Poster Open Access
Bittremieux, Wout; Meysman, Pieter; Martens, Lennart; Valkenborg, Dirk; Laukens, Kris
Automatic quality assessment of mass spectrometry experiments by multivariate quality control metrics and the relation between low-quality experiments and identifications
Despite the many recent technological and computational advances, performing a mass spectrometry experiment remains a complex activity and its results are subject to a large variability. To understand and evaluate how technical variability affects an experiment, several computationally derived quality control (QC) metrics have been introduced. However, despite the availability of QC metrics covering a wide range of qualitative information, a systematic approach to quality control is often still lacking.
We will illustrate how QC metrics can be used to automatically discriminate between low-quality and high-quality experiments. A special emphasis will be laid on the interpretability of the results, as in order to systematically integrate QC practices into existing workflows, interpretability of the qualitative information is paramount.
We use unsupervised outlier detection based on identification-free QC metrics to detect deviating experiments with a low performance. By identifying outliers based on their local neighborhood we are able to directly apply our technique to data acquired on different instrument types.
Furthermore, it is insufficient to only know that an experiment is an outlier, it is also of vital importance to know why. To explain why an experiment is an outlier, the subspace of QC metrics in which it can be differentiated from the other experiments is identified, which aids the interpretation of the low-quality experiments. Furthermore, the subspaces for the low-quality experiments can be used to discover which QC metrics have an influence on the identification performance.
Preliminary Data or Plenary Speakers Abstract
We used a public dataset of standard QC LC-MS runs performed on different instruments at the Pacific Northwest National Laboratory. For this data the quality of each run has been manually annotated by expert instrument operators as being ‘good’ or ‘poor’. Using these quality labels as the ground truth our outlier detection strategy was validated, showing that we are successfully able to discriminate high-quality experiments from low-quality outlying experiments. Furthermore, because our approach is fully unsupervised, no training phase is required. This means that, although manually obtained quality labels were used to validate our outlier detection method, such manual annotations are not required by the algorithm, and instead it can be applied directly on experiments of unknown quality with differing characteristics.

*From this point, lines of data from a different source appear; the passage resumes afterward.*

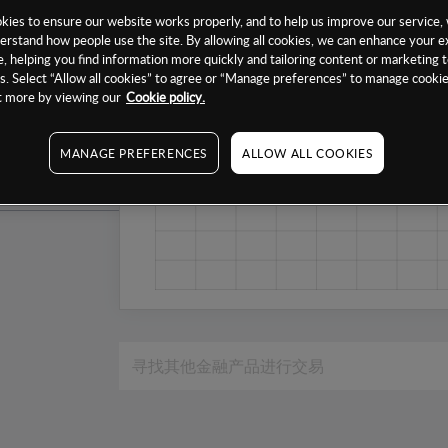
1个月
ies to ensure our website works properly, and to help us improve our service, 
erstand how people use the site. By allowing all cookies, we can enhance your e
6个月
, helping you find information more quickly and tailoring content or marketing 
. Select “Allow all cookies” to agree or “Manage preferences” to manage cookie
1年
ut more by viewing our
Cookie policy.
MANAGE PREFERENCES
ALLOW ALL COOKIES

Furthermore, interpreting the detected low-quality experiments through the subspace of QC metrics in which they can be differentiated from the high-quality experiments yields actionable intelligence that can be used by domain experts to improve the experimental set-up. Next, by combining the explanatory subspaces for all individual outliers, it is possible to get a general view on which QC metrics are most relevant when detecting deviating experiments. We used frequent itemset mining to identify the QC metrics that frequently co-occur in the outliers’ subspaces, and related these frequent outlier subspaces to the identification performance. We observed that not all QC metrics necessarily result in a diminished identification performance. Instead, metrics detailing the chromatographic performance, the TIC accumulation, and the precursor ionization mostly indicate a significantly lower number of spectrum identifications. Indeed, the efficacy of these QC metrics was previously and independently noted as well.
To conclude, we present a powerful technique to automatically discriminate low-quality experiments from high-quality experiments based on computationally derived QC metrics, which can be applied for different instrument types, and for sample contents with varying complexity.
We automatically discriminate low-quality from high-quality experiments, provide information to explain the diminished performance, and link to the identification performance.